The increasing influence of Brazil, Russia, India, China and South Africa is a hot topic. Sometimes the discussion focuses on their economic growth that far outpaces U.S. growth. Sometimes the focus is on the contrary: what might happen to the global economy if they, too, get caught up in the slowdown.
But does unqualified inclusion in the BRICS club automatically help Russia, or is BRICS status actually a double-edged sword?
When Goldman Sachs economist Jim O'Neill popularized the BRIC group in 2001, the selection criteria appeared to be their fast-growing economies, social development, education and consumption. At the time, it was a real feather in their caps to be singled out as a member of this super-club of emerging 21st-century powers.
But after working in Russia for several years I find myself wondering whether this description and criteria really is accurate for Russia.
Certainly, there is a well-established middle class with above-average incomes in Moscow, St. Petersburg and the 10 other cities with populations larger than 1 million. For this reason, World Bank places Russia in the "Upper Middle" income bracket.

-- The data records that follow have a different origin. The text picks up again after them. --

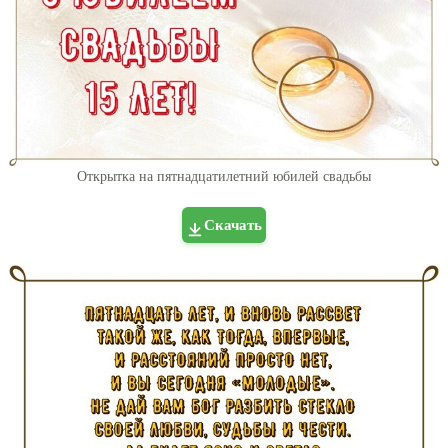
Открытка на пятнадцатилетний юбилей свадьбы
Скачать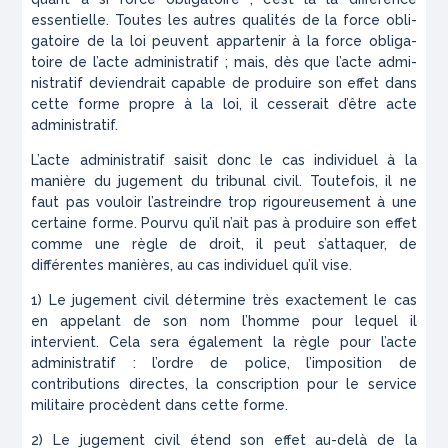
essentielle. Toutes les autres qualités de la force obli­
gatoire de la loi peuvent appartenir à la force obliga­
toire de l’acte administratif ; mais, dès que l’acte admi­
nistratif deviendrait capable de produire son effet dans
cette forme propre à la loi, il cesserait d’être acte
administratif.
L’acte administratif saisit donc le cas individuel à la
manière du jugement du tribunal civil. Toutefois, il ne
faut pas vouloir l’astreindre trop rigoureusement à une
certaine forme. Pourvu qu’il n’ait pas à pro­duire son effet
comme une règle de droit, il peut s’at­taquer, de
différentes manières, au cas individuel qu’il vise.
1) Le jugement civil détermine très exactement le cas
en appelant de
son
nom
l’homme pour lequel il
intervient. Cela sera également la règle pour l’acte
administratif : l’ordre de police, l’imposition de
contributions directes, la conscription pour le service
militaire procèdent dans cette forme.
2) Le jugement civil étend son effet au-delà de la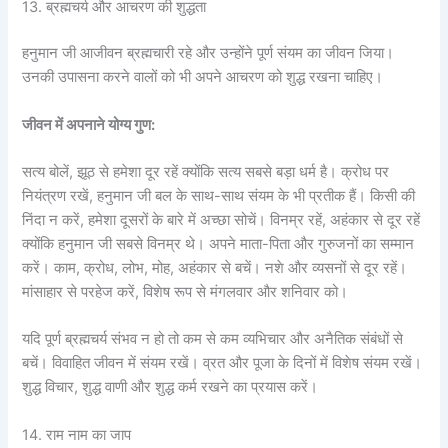
13. ब्रह्मचर्य और आचरण की शुद्धता
हनुमान जी आजीवन ब्रह्मचारी रहे और उन्होंने पूर्ण संयम का जीवन जिया।
उनकी उपासना करने वालों को भी अपने आचरण को शुद्ध रखना चाहिए।
जीवन में अपनाने योग्य गुण:
सत्य बोलें, झूठ से हमेशा दूर रहें क्योंकि सत्य सबसे बड़ा धर्म है। क्रोध पर
नियंत्रण रखें, हनुमान जी बल के साथ-साथ संयम के भी प्रतीक हैं। किसी की
निंदा न करें, हमेशा दूसरों के बारे में अच्छा सोचें। विनम्र रहें, अहंकार से दूर रहें
क्योंकि हनुमान जी सबसे विनम्र थे। अपने माता-पिता और गुरुजनों का सम्मान
करें। काम, क्रोध, लोभ, मोह, अहंकार से बचें। नशे और व्यसनों से दूर रहें।
मांसाहार से परहेज करें, विशेष रूप से मंगलवार और शनिवार को।
यदि पूर्ण ब्रह्मचर्य संभव न हो तो कम से कम व्यभिचार और अनैतिक संबंधों से
बचें। विवाहित जीवन में संयम रखें। व्रत और पूजा के दिनों में विशेष संयम रखें।
शुद्ध विचार, शुद्ध वाणी और शुद्ध कर्म रखने का प्रयास करें।
14. राम नाम का जाप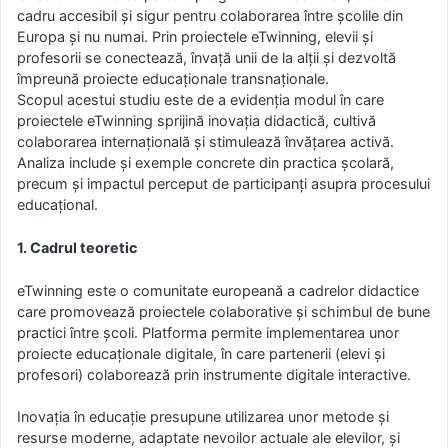
cadru accesibil și sigur pentru colaborarea între școlile din
Europa și nu numai. Prin proiectele eTwinning, elevii și
profesorii se conectează, învață unii de la alții și dezvoltă
împreună proiecte educaționale transnaționale.
Scopul acestui studiu este de a evidenția modul în care
proiectele eTwinning sprijină inovația didactică, cultivă
colaborarea internațională și stimulează învățarea activă.
Analiza include și exemple concrete din practica școlară,
precum și impactul perceput de participanți asupra procesului
educațional.
1. Cadrul teoretic
eTwinning este o comunitate europeană a cadrelor didactice
care promovează proiectele colaborative și schimbul de bune
practici între școli. Platforma permite implementarea unor
proiecte educaționale digitale, în care partenerii (elevi și
profesori) colaborează prin instrumente digitale interactive.
Inovația în educație presupune utilizarea unor metode și
resurse moderne, adaptate nevoilor actuale ale elevilor, și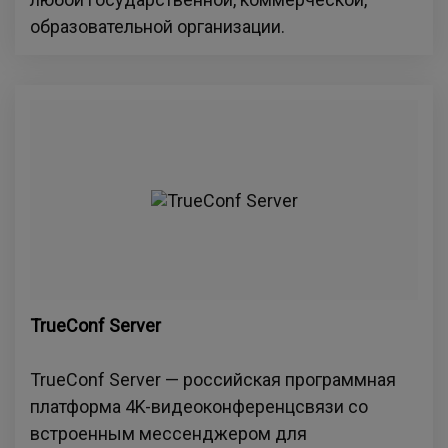
образовательной организации.
TrueConf Server
TrueConf Server — российская программная
платформа 4K-видеоконференцсвязи со
встроенным мессенджером для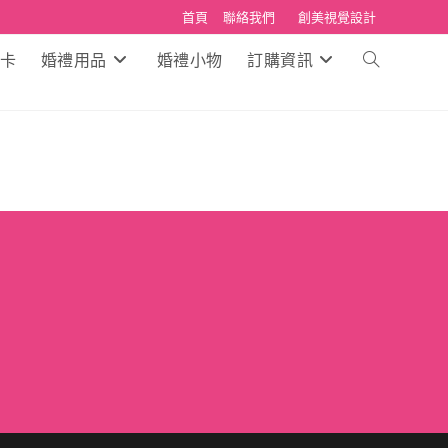
首頁
聯絡我們
創美視覺設計
卡
婚禮用品
婚禮小物
訂購資訊
Toggle
website
search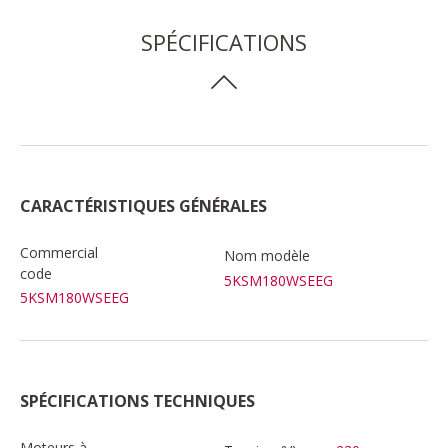
SPÉCIFICATIONS
CARACTÉRISTIQUES GÉNÉRALES
Commercial
Nom modèle
code
5KSM180WSEEG
5KSM180WSEEG
SPÉCIFICATIONS TECHNIQUES
Moteurs à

There is also a high quality of education and powerful aspirations for the future. But these are not really new phenomena in Russia. The country has a long and proud history of social development and education going back to the 19th century. It is not a recent development, as is the majority case in the other members of the BRICS club.

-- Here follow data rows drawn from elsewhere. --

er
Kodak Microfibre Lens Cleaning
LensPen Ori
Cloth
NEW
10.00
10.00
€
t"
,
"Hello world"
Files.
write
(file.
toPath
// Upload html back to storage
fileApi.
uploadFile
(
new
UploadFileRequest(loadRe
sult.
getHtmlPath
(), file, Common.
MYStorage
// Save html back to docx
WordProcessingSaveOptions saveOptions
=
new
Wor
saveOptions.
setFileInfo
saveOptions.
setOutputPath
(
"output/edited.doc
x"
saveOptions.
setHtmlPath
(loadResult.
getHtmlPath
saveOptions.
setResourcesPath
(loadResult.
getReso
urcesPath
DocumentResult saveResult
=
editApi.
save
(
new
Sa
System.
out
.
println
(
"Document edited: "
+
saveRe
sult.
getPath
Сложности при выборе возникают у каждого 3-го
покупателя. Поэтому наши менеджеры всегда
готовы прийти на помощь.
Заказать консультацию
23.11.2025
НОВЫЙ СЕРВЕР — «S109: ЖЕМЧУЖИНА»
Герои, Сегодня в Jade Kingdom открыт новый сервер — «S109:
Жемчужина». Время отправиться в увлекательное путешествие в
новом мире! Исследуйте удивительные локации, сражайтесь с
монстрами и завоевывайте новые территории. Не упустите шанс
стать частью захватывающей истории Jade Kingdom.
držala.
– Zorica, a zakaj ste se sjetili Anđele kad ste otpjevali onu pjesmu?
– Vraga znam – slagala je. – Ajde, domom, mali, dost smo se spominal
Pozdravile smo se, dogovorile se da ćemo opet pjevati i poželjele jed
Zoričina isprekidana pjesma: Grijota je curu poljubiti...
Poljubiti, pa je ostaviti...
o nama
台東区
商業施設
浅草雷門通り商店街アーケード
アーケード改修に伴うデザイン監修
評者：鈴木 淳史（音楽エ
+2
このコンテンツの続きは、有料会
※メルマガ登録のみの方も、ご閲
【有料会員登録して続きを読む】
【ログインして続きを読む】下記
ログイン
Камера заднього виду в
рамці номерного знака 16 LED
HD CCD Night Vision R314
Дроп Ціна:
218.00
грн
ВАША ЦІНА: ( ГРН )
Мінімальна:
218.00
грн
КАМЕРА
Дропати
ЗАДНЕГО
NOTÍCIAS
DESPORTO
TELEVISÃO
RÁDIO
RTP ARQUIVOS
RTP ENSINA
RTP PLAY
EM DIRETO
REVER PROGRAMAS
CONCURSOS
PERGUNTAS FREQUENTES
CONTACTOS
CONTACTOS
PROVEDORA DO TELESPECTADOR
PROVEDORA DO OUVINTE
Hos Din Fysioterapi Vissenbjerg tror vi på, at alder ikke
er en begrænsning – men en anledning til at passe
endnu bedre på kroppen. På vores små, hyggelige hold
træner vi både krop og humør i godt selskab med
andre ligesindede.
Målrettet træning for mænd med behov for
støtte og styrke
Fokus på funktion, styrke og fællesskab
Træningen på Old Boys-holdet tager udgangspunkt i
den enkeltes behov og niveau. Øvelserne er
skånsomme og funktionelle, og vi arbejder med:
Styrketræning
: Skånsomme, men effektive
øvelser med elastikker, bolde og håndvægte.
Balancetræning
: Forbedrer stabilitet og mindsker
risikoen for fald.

In terms of its industrial base, Russia does not fit the BRICS mold. It enjoyed its vast industrialization alongside other "first-wave" economies such as the United States, Britain and Germany in the late 19th and 20th century. Colleagues in the BRICS club are very much in the throes of rapid industrial and technological development now, some 150 years later.
In turn, this has led to a higher standard of living than other world super powers that experienced this later on. For example, Chinese per capita gross domestic product is only $4,428, compared to $10,440 in Russia.
In 2005, four years after the BRICS emergence, Mexico and South Korea were deemed too well-developed to be invited into the BRICS organization. Meanwhile, statistics from the World Bank show that Russia is not only economically out-competing South Africa, a fellow member of BRICS, but also Mexico and South Korea by about $500 billion in GDP. In 2010, Russia saw foreign direct investment of $43 billion. This is far higher than that of India ($24 billion), Mexico ($19 billion) and South Africa ($1 billion).
Russia is a key member of BRICS but should not be regarded solely through this lens. We should not forget that Russia has its own unique history of development. Since Russia had its own industrial revolutions in the late 19th century, albeit smaller than in the West, and throughout most of the 20th century, this put the country one step ahead of other BRICS in terms of industrial development.
Is it time for the global economic powerhouse of Russia to be freed of the development cloud overshadowing it? Eleven years after Jim O'Neill famously coined the BRIC acronym, I would argue that the time has come to see Russia in a new light.
Ian Ivory is a partner at Goltsblat BLP, the Russian practice of Berwin Leighton Paisner LLP.